• _Page excerpt_:
---+---

Waterholes Canyon. A Hidden Gem?
Have you ever heard of Antelope Canyon? How about Horseshoe Bend or Lake Powell? If you are a landscape photographer these landmarks are well known and are some of the most photographed areas near Page, Arizona. What if I asked if you knew about Waterholes Canyon? Probably not, huh. I have to admit that when I knew I was heading to Page, Arizona for a night my first thoughts were to photograph Horseshoe Bend in Glen Canyon National Recreation Area and either Upper or Lower Antelope Canyon. Both are jewels of photography near Page and I had hoped to photograph them, especially Antelope Canyon, for some time. When I started to research the possibility of photographing Antelope canyon I quickly ran into a problem. See, everyone wants to visit Antelope Canyon, not just me. I quickly learned that it was going to cost me $140 or more just to photograph the canyon and I would be sharing the area with 100+ of my closest photographer and non-photographer friends. While I know that Antelope Canyon would be absolutely breathtaking, paying $140 or more was not in my budget. The expense along with being in a line like Disney World also convinced me not to book the tour.
After some more research I came across some information on Waterholes Canyon, just about 5 miles south of Page. You needed a Navajo hiking permit that cost $12 and that's it. You did not need a guide. It sounded too good to be true. I had visions that upon my arrival I would find that you get what you pay for and the canyon would be merely a nice hike in an otherwise forgettable place. Boy, was I wrong!

---+---

• _Data excerpt_:

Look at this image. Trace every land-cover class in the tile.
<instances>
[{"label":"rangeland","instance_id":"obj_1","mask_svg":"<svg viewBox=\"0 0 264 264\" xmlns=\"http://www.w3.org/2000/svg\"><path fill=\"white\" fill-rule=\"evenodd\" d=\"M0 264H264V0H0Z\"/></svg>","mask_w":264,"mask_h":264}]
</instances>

---+---

• _Aim_:
In the Waterholes Canyon post, what did the Navajo hiking permit cost?

• _Reply to the exercise_:
$12